Thursday, July 10, 2008

UA research may lead to disease shield for plants

[Source: ALAN FISCHER, Tucson Citizen] - A mutant viral protein developed by University of Arizona researchers can cause viruses to self-destruct.

The discovery may protect plants from disease, but potential human applications are a long way off, said Bentley A. Fane, with UA's College of Agriculture and Life Sciences.

"I want to start investigating plant applications in the next year or so," Fane said. "You could introduce one of these rogue proteins into a plant genome. When the virus goes to infect, it can't devastate a crop."

This could benefit crops within the next 10 years if it works, he said.

The research by Fane, a member of the UA BIO5 Institute, and James Cherwa, a UA graduate student in microbiology, targets a scaffolding protein that plays a critical role in the assembly of the virus, Fane said.

Viruses assemble in a way similar to the way skyscrapers are built, he said. Scaffolding proteins are erected, the virus is assembled and the scaffolding proteins come down, he said.

"We're just making a defective scaffolding," he said. "The whole structure comes tumbling down before it's built."

A scaffolding protein is influenced by the engineered mutant protein, he said.

"The mutant scaffolding protein we made supports the early stages of building the virus. It interacts with the wild type scaffolding protein, and it gums up the gears, and then poisons assembly," he said.
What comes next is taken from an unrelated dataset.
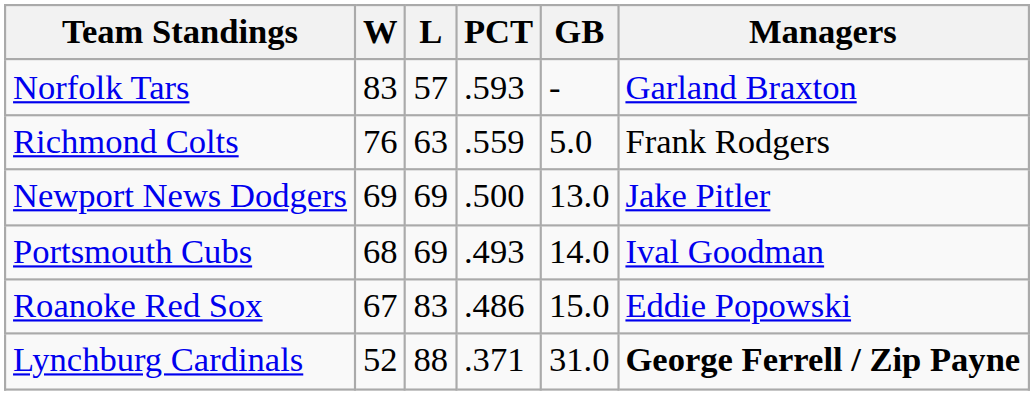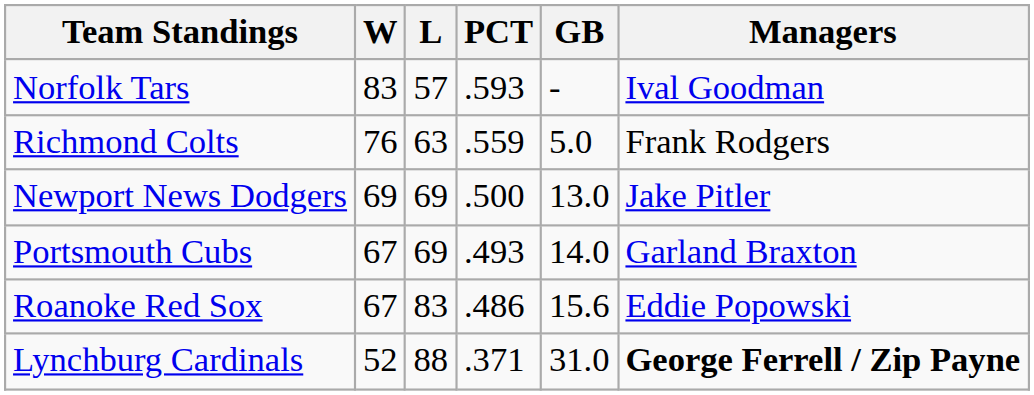Norfolk Tars | Managers: Garland Braxton -> Ival Goodman
Portsmouth Cubs | W: 68 -> 67
Portsmouth Cubs | Managers: Ival Goodman -> Garland Braxton
Roanoke Red Sox | GB: 15.0 -> 15.6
The research, funded by the National Science Foundation, focuses on a single-strand DNA virus called øX174 that is related to the parvovirus that infects dogs.

While researchers previously came up with ways of preventing rod-shaped viruses from replicating in plants, the UA research marks the first time a mutant viral protein was used on a more complex icosahedral, or geodesic dome-shaped virus, Fane said.

"Targeting a viral-specific process could decrease existing drug side effects by more accurately targeting the causative agent of the disease," he said.

Ethical and scientific barriers to genetically engineering humans mean the discovery will not likely help people fend off viruses, at least until years from now, he said.